Why it’s useful as a template

The recipe – load once, build the right shapes for each library, pass identical windows in, compare – is the right shape for any multi-statistic windowed analysis. To adapt it:

  • Swap the statistics list. windowed_analysis accepts any combination of single-pop summaries; the scikit-allel side needs one named call per statistic.

  • Run on your own data. The script accepts any zarr store loadable by HaplotypeMatrix.from_zarr – point ZARR_FULL at it.

  • Time at different window sizes. The default 10 kb is a typical diversity-scan resolution; --window-size accepts any positive integer.

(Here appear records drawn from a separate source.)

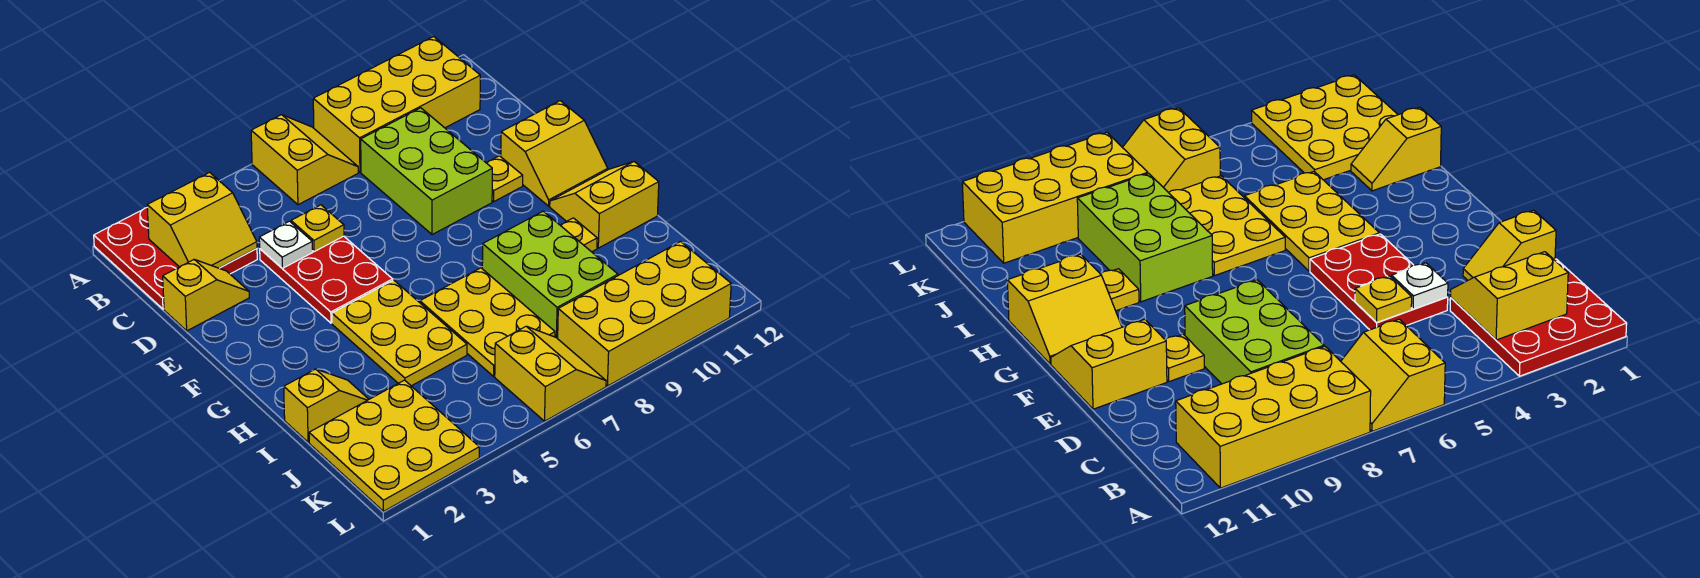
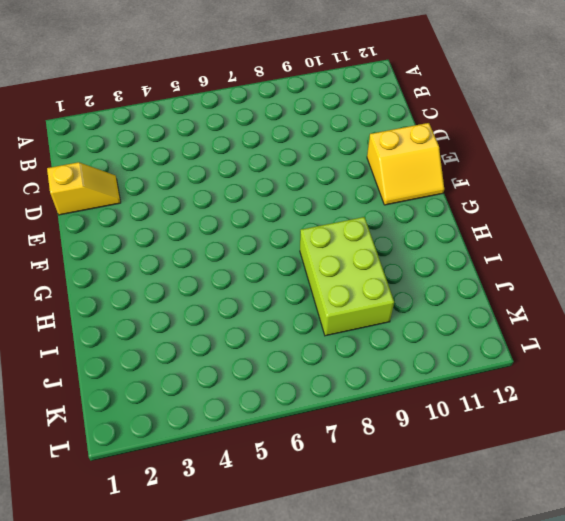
none -> red 3x3 plate [94,208,257,309]
none -> yellow 2x2 slope [251,115,358,205]
none -> yellow 2x4 brick [313,37,480,172]

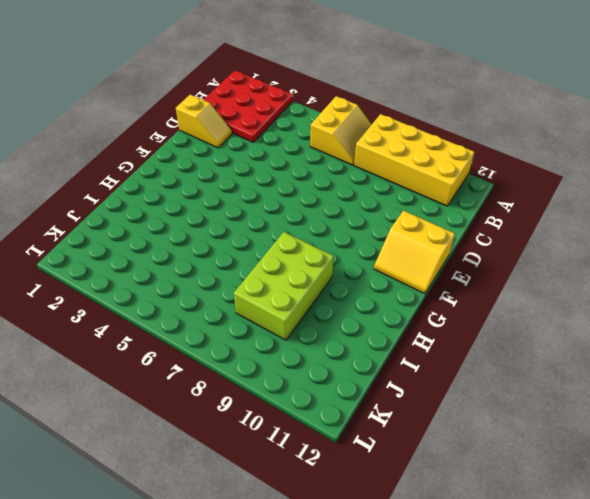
none -> lime 2x3 brick [361,108,492,235]
none -> red 2x3 plate [260,236,393,323]
none -> yellow 1x1 plate [487,156,523,202]

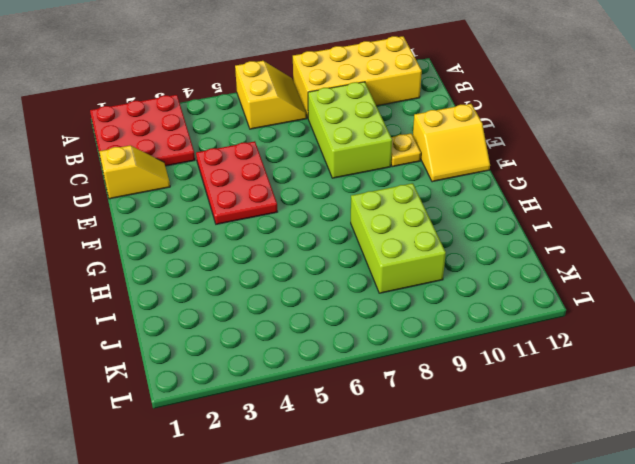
none -> yellow 2x3 plate [332,280,467,386]
none -> yellow 2x2 slope [550,162,659,248]
none -> yellow 2x3 plate [420,268,555,376]

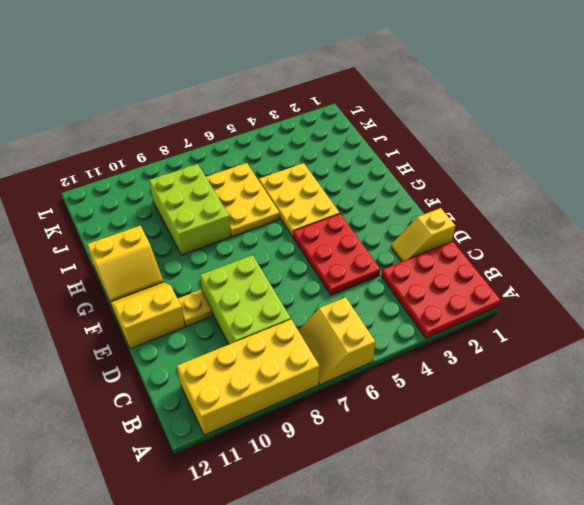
none -> yellow 1x1 plate [560,218,597,252]
none -> yellow 1x2 slope [284,369,369,442]
none -> yellow 3x3 plate [309,380,479,511]

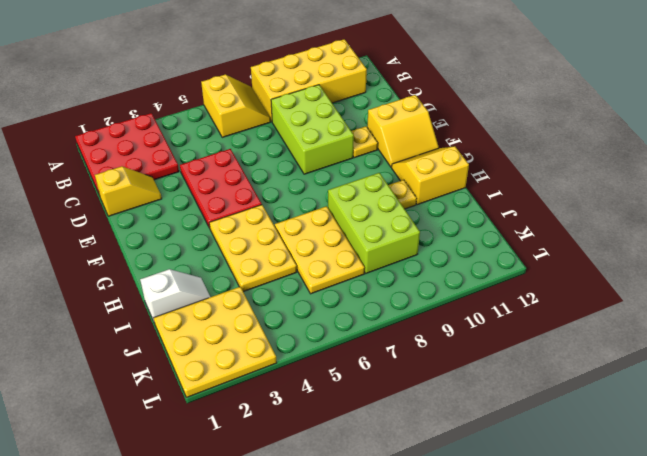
white 1x2 slope [140,269,210,321] -> yellow 1x2 slope [284,369,369,442]
none -> yellow 2x2 slope [495,326,606,421]
none -> yellow 2x4 brick [558,242,731,386]
none -> yellow 2x2 slope [147,172,257,268]

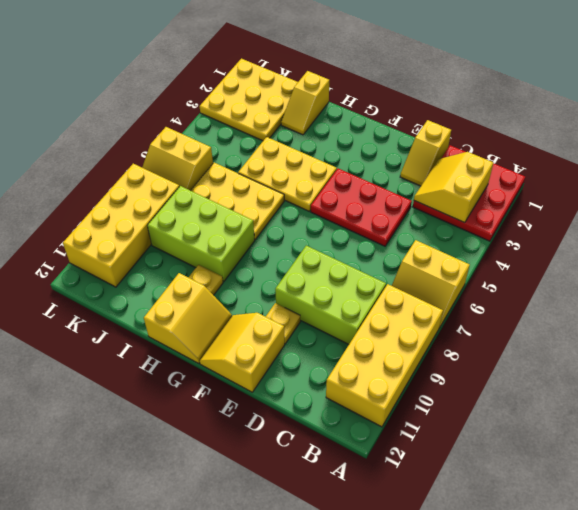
none -> white 1x1 plate [259,221,313,268]
none -> yellow 1x1 plate [291,205,344,252]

  • Tune the LD scan for your scale of interest. --ld-snps controls the size of the contiguous block (centered on the chromosome midpoint); larger values widen the block’s bp footprint and give a less-noisy decay curve at the cost of quadratic compute. The bin edges (LD_BP_BINS in the script) span 100 bp to 10 kb in 24 log-spaced steps – appropriate for Anopheles-like populations where LD decays within a few kilobases. For organisms with longer LD scales (humans, livestock) widen the range and use a larger --ld-snps; for tighter LD scales (recombining viruses) shrink it.